10. The apparatus of claim 8 or 9, wherein the decoding module comprises:

a generation submodule, configured to generate each first scrambling code load according to the first period when the first PBCH signal is a PBCH signal received for the ith time in the current round of PBCH detection process and i is not an integer multiple of N; the value of the other positions except the corresponding first variable positions in the first scrambling code load is 0; the first variable position comprises a position corresponding to a half frame indication bit, a system frame number bit0, a system frame number bit1 and a system frame number bit 2; and the value at the first variable position is a selectable value in the case that the sending period of PBCH is the first period;

a merging submodule, configured to perform soft merging on the first Z operation result of each first scrambling code load and the corresponding operation result in each second Z operation result, respectively, to obtain each soft merging result; the second Z operation result is that the second scrambling code load and a second PBCH signal are subjected to Z operation; the second PBCH signal is a PBCH signal which is before the first PBCH signal and fails in resolution; the value of the second scrambling code load at the position other than the corresponding second variable position is 0; the second variable position comprises a position corresponding to a system frame number bit1 and a system frame number bit 2; and the value at the second variable position is an optional value in the case that the transmission period of the PBCH is 20 milliseconds;

11. A terminal device, characterized in that the terminal device comprises a processor, a memory and a transceiver;

the memory stores a computer program, and the processor executes the computer program to enable the terminal device to realize the PBCH receiving method according to any claim 1 to 7.

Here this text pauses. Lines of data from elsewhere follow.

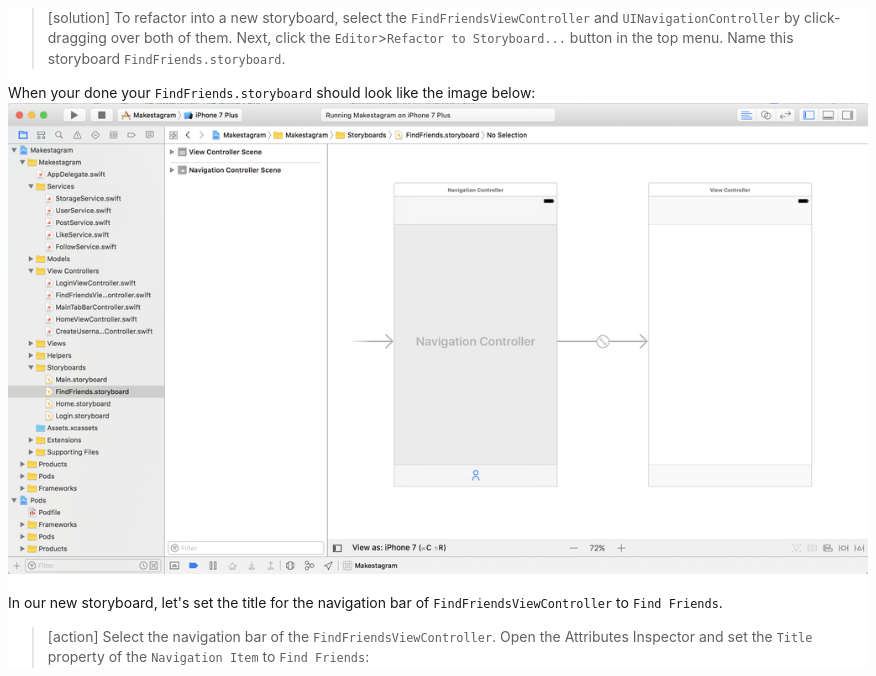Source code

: 

> [solution]
To refactor into a new storyboard, select the `FindFriendsViewController` and `UINavigationController` by click-dragging over both of them. Next, click the `Editor`>`Refactor to Storyboard...` button in the top menu. Name this storyboard `FindFriends.storyboard`.
>
When your done your `FindFriends.storyboard` should look like the image below: ![Find Friends Storyboard](assets/find_friends_storyboard.png)

In our new storyboard, let's set the title for the navigation bar of `FindFriendsViewController` to `Find Friends`.

> [action]
Select the navigation bar of the `FindFriendsViewController`. Open the Attributes Inspector and set the `Title` property of the `Navigation Item` to `Find Friends`:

12. A computer-readable storage medium having stored thereon computer instructions for execution by a processor for implementing the PBCH reception method according to any one of claims 1 to 7.

13. A chip for running in a computer device to cause the computer device to perform the PBCH reception method of any of claims 1 to 7.

14. A computer program product, characterized in that the computer program product comprises computer instructions, the computer instructions being stored in a computer readable storage medium; the computer program product is for implementing a PBCH reception method as claimed in any of claims 1 to 7.